Malgré qu’il n’y ait aucun risque de pénurie alimentaire, selon les grands distributeurs, la population continue d’acheter massivement, parfois au détriment des règles de sécurité.

16 mars 2020, 19:11
Les distributeurs assurent qu'il n'y aura pas de pénurie d'alimentation en Suisse.

A 16 heures, ce lundi, à Sion, les grands magasins qui fournissent des produits alimentaires sont calmes. Il y a quelques personnes aux caisses et pas d’attente dans les magasins Coop, Migros ou Manor. Mais la situation est trompeuse, nous confie une caissière: «Ce matin c’était la cohue, comme vendredi et samedi, d’ailleurs. Ça vient de se calmer.»

De fait, certains rayons sont vides et les employés passent avec des cartons ou des chariots pour les remplir. Les produits frais ont été visés en priorité par les clients. Bien souvent, il n’y a plus de viande et beaucoup de légumes manquent.

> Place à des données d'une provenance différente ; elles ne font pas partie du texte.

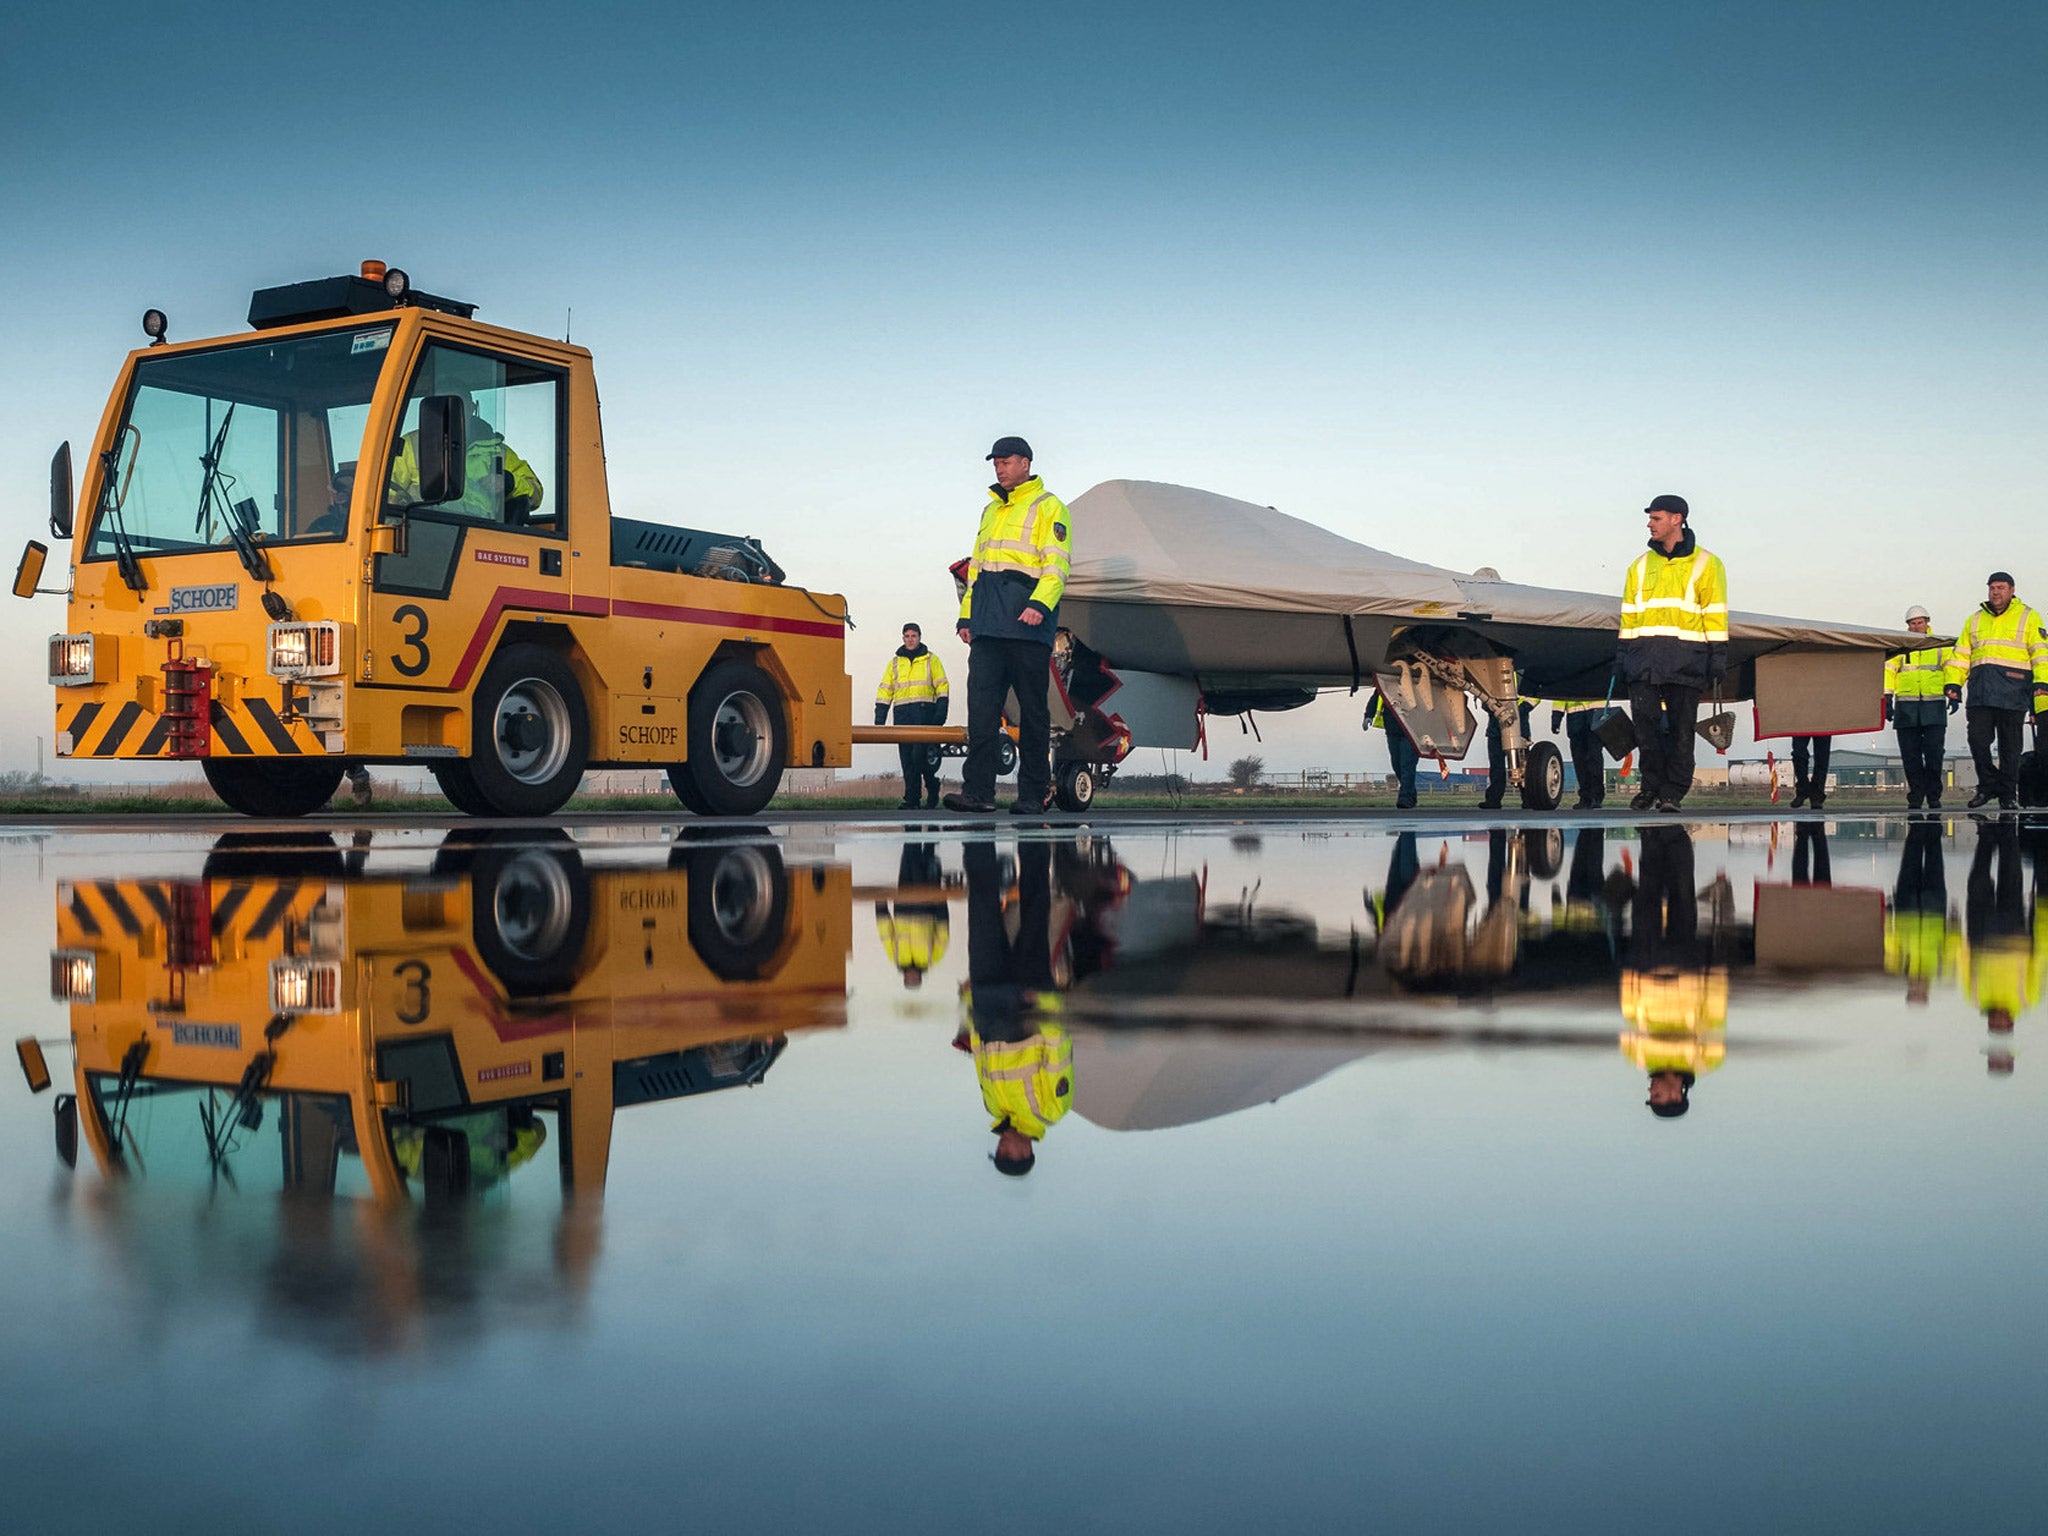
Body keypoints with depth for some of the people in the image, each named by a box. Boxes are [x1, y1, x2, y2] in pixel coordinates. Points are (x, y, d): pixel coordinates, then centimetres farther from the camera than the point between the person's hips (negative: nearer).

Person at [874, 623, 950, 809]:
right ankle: (911, 800, 3)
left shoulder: (931, 660, 10)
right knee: (906, 757, 0)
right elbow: (885, 691, 15)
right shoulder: (894, 663, 18)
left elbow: (942, 687, 6)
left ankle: (931, 784, 9)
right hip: (902, 713, 3)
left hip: (924, 712, -3)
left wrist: (941, 712, -7)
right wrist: (879, 718, 7)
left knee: (920, 755, -15)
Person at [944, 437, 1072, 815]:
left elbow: (1056, 564, -7)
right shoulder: (991, 511, 25)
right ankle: (978, 790, -7)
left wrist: (1039, 604, -22)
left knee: (1032, 708, -2)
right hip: (988, 622, 6)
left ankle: (1033, 794, 1)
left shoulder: (1048, 508, 4)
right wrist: (967, 614, 17)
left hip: (1026, 620, -6)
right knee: (981, 702, -5)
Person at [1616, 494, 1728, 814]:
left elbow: (1715, 615, 3)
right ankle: (1652, 786, 8)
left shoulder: (1705, 565, 6)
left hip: (1685, 659, -3)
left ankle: (1673, 793, 3)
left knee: (1680, 727, -2)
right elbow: (1629, 615, 17)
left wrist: (1718, 658, -4)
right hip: (1644, 656, 3)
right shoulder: (1641, 566, 17)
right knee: (1646, 724, -3)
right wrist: (1621, 657, 10)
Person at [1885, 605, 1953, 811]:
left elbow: (1951, 670, 8)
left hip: (1934, 707, 0)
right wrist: (1887, 699, -1)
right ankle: (1915, 799, 6)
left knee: (1933, 753, -5)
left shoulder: (1940, 646, 14)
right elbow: (1888, 672, 8)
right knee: (1910, 755, 0)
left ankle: (1934, 797, 4)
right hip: (1906, 707, 0)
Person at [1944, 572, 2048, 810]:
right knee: (1978, 738, -6)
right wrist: (1953, 683, 3)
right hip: (1980, 690, 3)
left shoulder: (2028, 618, 8)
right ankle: (1988, 785, 10)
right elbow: (1960, 655, 16)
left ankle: (2008, 795, 7)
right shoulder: (1975, 621, 19)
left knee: (2009, 745, 0)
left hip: (2013, 691, -3)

Peu de respect des règles de sécurité

La situation est particulièrement étonnante alors que les dernières mesures des autorités ne touchent pas les magasins d’alimentation. Les grands distributeurs ont d’ailleurs appelé dans la journée à l’arrêt des achats de stockage.

 

 

«L’approvisionnement national est assuré en permanence et il y a suffisamment de denrées alimentaires et de produits de base disponibles pour tout le monde», a par exemple assuré Manor sur sa page Facebook.

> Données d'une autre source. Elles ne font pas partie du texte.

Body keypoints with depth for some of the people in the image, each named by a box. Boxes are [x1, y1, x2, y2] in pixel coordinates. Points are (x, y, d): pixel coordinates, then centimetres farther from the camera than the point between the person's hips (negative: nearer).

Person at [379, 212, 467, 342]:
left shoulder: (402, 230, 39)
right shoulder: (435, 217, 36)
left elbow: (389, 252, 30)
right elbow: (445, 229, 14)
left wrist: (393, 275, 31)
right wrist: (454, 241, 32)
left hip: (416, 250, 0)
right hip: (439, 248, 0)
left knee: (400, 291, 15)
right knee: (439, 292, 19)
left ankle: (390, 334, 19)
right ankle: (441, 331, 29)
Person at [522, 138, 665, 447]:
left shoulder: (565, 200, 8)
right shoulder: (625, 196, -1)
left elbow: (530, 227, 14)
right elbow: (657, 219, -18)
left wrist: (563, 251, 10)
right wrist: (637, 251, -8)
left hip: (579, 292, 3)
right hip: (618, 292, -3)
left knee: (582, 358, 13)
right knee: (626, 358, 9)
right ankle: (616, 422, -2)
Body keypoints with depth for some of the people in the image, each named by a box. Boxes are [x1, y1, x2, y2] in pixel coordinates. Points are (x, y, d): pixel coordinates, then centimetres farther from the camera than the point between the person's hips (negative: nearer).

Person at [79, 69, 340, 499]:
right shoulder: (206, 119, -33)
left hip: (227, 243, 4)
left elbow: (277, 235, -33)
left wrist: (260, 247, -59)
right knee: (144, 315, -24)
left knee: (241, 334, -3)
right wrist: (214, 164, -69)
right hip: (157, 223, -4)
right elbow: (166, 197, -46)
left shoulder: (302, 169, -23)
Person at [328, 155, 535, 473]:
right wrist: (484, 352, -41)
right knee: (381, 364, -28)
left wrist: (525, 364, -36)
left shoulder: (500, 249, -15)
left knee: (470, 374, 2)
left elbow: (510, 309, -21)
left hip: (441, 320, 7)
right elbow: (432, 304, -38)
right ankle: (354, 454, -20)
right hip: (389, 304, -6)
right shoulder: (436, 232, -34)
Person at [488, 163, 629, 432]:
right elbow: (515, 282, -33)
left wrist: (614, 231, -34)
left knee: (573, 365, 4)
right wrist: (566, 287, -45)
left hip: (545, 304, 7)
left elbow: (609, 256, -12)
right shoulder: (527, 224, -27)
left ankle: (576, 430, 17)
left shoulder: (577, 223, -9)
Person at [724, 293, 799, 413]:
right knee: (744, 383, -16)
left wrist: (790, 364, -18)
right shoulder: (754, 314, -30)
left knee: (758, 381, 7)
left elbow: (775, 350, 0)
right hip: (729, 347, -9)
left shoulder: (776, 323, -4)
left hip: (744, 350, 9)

Ils se pressent les uns contre les autres, sans respecter les règles.
Une employée d’une Migros

Ce soir, les employés de ces commerces ont exprimé une certaine incompréhension. «Ils se pressent les uns contre les autres, sans respecter les règles. Ils achètent beaucoup plus que d’habitude. Le panier moyen a explosé» s’étonne une caissière. Une autre ajoute: «Je vois beaucoup de personnes âgées. Ce n’est pas normal. J’ai envie de leur dire que c’est pour elles qu’on prend toutes ces mesures.»

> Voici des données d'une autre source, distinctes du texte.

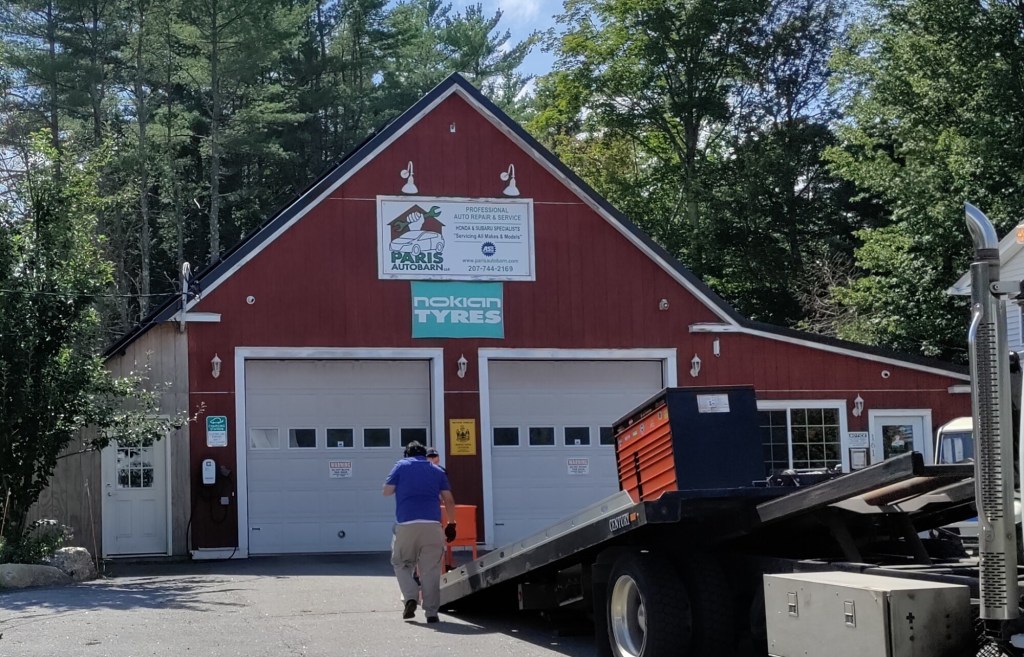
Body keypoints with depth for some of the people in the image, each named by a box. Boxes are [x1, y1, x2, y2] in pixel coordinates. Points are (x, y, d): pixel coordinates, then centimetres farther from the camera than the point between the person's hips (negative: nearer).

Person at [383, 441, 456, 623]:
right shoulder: (437, 470, 17)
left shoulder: (402, 465, 10)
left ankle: (410, 597, -6)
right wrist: (451, 524, 18)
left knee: (401, 563, 15)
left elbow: (387, 491, 9)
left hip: (406, 524, -1)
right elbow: (449, 500, 11)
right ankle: (431, 612, 0)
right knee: (431, 570, 4)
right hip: (432, 525, 1)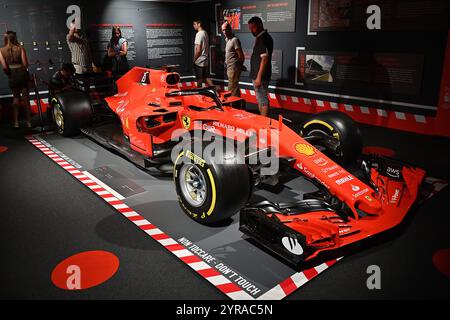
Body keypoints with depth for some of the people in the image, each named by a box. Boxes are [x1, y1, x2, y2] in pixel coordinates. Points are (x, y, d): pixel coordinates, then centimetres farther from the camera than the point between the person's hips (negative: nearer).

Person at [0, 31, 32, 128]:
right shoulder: (20, 48, -6)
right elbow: (25, 64, -10)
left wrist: (8, 73, 11)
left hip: (12, 76, 1)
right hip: (23, 73, -1)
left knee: (16, 98, 17)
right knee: (26, 98, 9)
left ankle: (16, 122, 14)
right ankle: (28, 122, 12)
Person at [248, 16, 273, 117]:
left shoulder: (264, 38, -16)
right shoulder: (260, 38, 14)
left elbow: (264, 59, -22)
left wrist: (259, 77, -24)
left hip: (260, 76, -10)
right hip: (257, 75, 10)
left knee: (262, 100, -6)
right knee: (260, 99, 17)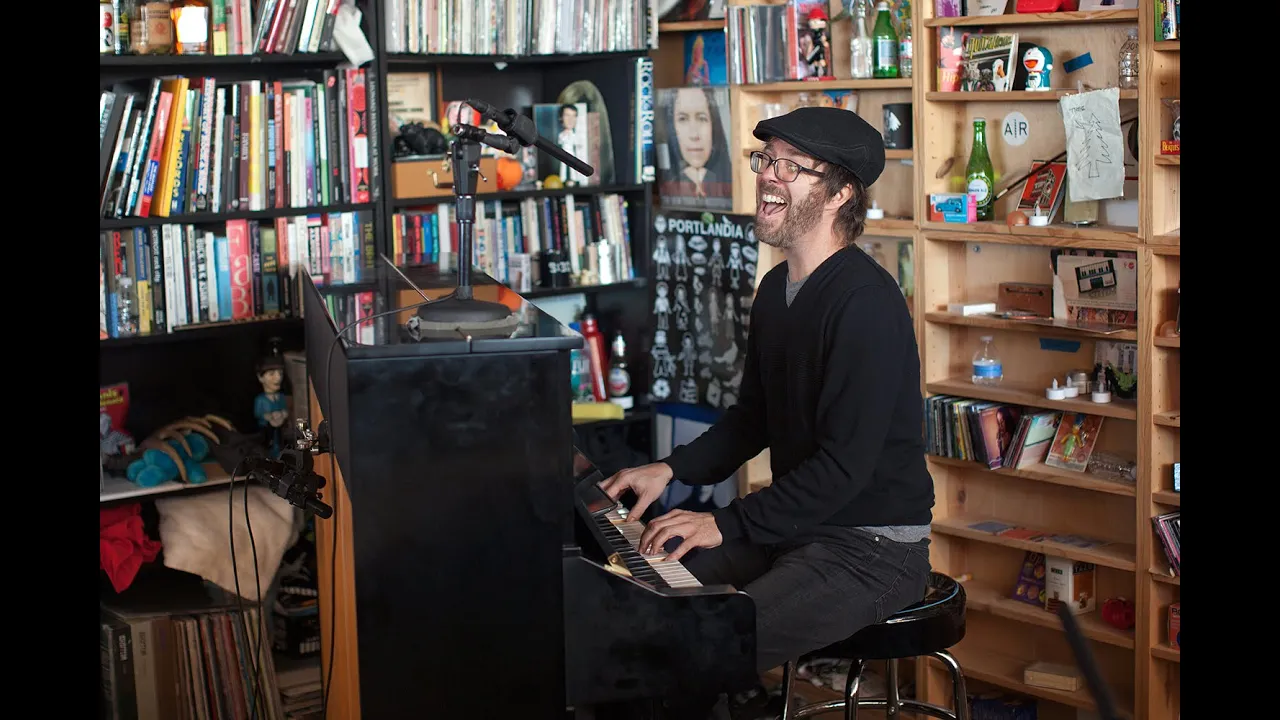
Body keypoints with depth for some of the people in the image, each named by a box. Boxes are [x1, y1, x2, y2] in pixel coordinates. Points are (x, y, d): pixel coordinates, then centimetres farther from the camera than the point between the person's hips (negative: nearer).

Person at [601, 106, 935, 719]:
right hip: (796, 526, 9)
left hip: (873, 548, -9)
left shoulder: (864, 301, -20)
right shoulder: (777, 288, 10)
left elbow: (846, 463, -24)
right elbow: (753, 417, 20)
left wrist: (727, 525, -21)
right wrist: (672, 470, 5)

Le mystère du papier toilette

Reste la question devenue récurrente du papier toilette. Il semble qu’en ces temps de crise, la population en fasse une consommation importante. «J’ai demandé à quelqu’un qui partait avec plusieurs paquets d’en laisser un ou deux par solidarité. Il l’a fait à contrecœur», raconte un employé.